◆ **SOAL 1**
Salin kata demi kata bagian teks tentang hakim, mulai dari kata-kata yang memuat "Hakim sebagai aktor" dan berhenti setelah "Al-Ma’idah, 5: 5-8).".
◆ **SOAL 2**
Dalam teks tentang hakim, kepada siapa saja putusan hakim harus dapat dipertanggungjawabkan menurut Farid Wajdi (2019)? Sebutkan semuanya.

Kemerdekaan kekuasaan kehakiman berada di tangan Hakim. Sebagai penyelenggara negara di bidang yudikatif, Hakim adalah Penerap, Penegak, dan Penemu hukum. Pada waktu memutus perkara, selaku Penegak hukum Hakim dalam proses peradilan menerapkan hukum demi ketertiban masyarakat dan kepastian hukum.

Jika hukum dalam undang-undang yang akan diterapkan (ditegakkan) tidak ditemui, Hakim mencari (menemukan) atau menciptakan hukum, dan memberikan solusi hukum dalam sengketa atau perkara yang ditanganinya.

Menurut Farid Wajdi (2019) hakim ketika membuat putusan tentu tidak hanya dipertanggungjawabkan kepada pimpinan atau atasan saja, melainkan harus mampu dipertanggungjawabkan kepada masyarakat umum, agama, dan tentu saja kepada Tuhan Yang Maha Esa.

Hakim sebagai aktor utama di lembaga peradilan harus mampu membuat keputusan pengadilan yang seadil-adilnya. Semua putusan hakim bakal dipertanggungjawabkan di hadapan Allah Swt.

Menurut Wahyudi Kurniawan (2017), kalimat itu adalah pedoman utama bagi hakim dalam mengambil setiap tindakan keputusan atau perbuatan menjatuhkan putusan senantiasa dilandasi niatan menegakkan keadilan (QS. Al-Ma’idah, 5: 5-8).

◆ **DATA DITAMPILKAN**
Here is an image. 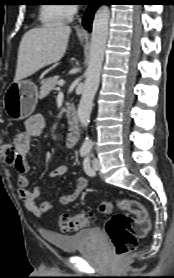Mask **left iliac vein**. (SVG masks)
Returning a JSON list of instances; mask_svg holds the SVG:
<instances>
[{
    "instance_id": "obj_1",
    "label": "left iliac vein",
    "mask_w": 174,
    "mask_h": 278,
    "mask_svg": "<svg viewBox=\"0 0 174 278\" xmlns=\"http://www.w3.org/2000/svg\"><path fill=\"white\" fill-rule=\"evenodd\" d=\"M92 165H93L94 170H99L100 169V161L97 158L93 159Z\"/></svg>"
}]
</instances>
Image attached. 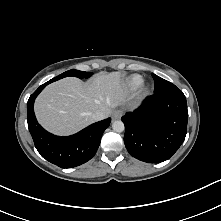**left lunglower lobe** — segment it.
<instances>
[{
    "mask_svg": "<svg viewBox=\"0 0 221 221\" xmlns=\"http://www.w3.org/2000/svg\"><path fill=\"white\" fill-rule=\"evenodd\" d=\"M128 152L147 163L169 159L187 133L188 110L181 90L147 97L134 112L122 117Z\"/></svg>",
    "mask_w": 221,
    "mask_h": 221,
    "instance_id": "0a47b994",
    "label": "left lung lower lobe"
}]
</instances>
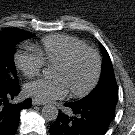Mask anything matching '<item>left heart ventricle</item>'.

◆ **JAWABAN BENAR 1**
Hakim sebagai aktor utama di lembaga peradilan harus mampu membuat keputusan pengadilan yang seadil-adilnya. Semua putusan hakim bakal dipertanggungjawabkan di hadapan Allah Swt.

Menurut Wahyudi Kurniawan (2017), kalimat itu adalah pedoman utama bagi hakim dalam mengambil setiap tindakan keputusan atau perbuatan menjatuhkan putusan senantiasa dilandasi niatan menegakkan keadilan (QS. Al-Ma’idah, 5: 5-8).

◆ **JAWABAN BENAR 2**
- pimpinan atau atasan
- masyarakat umum
- agama
- Tuhan Yang Maha Esa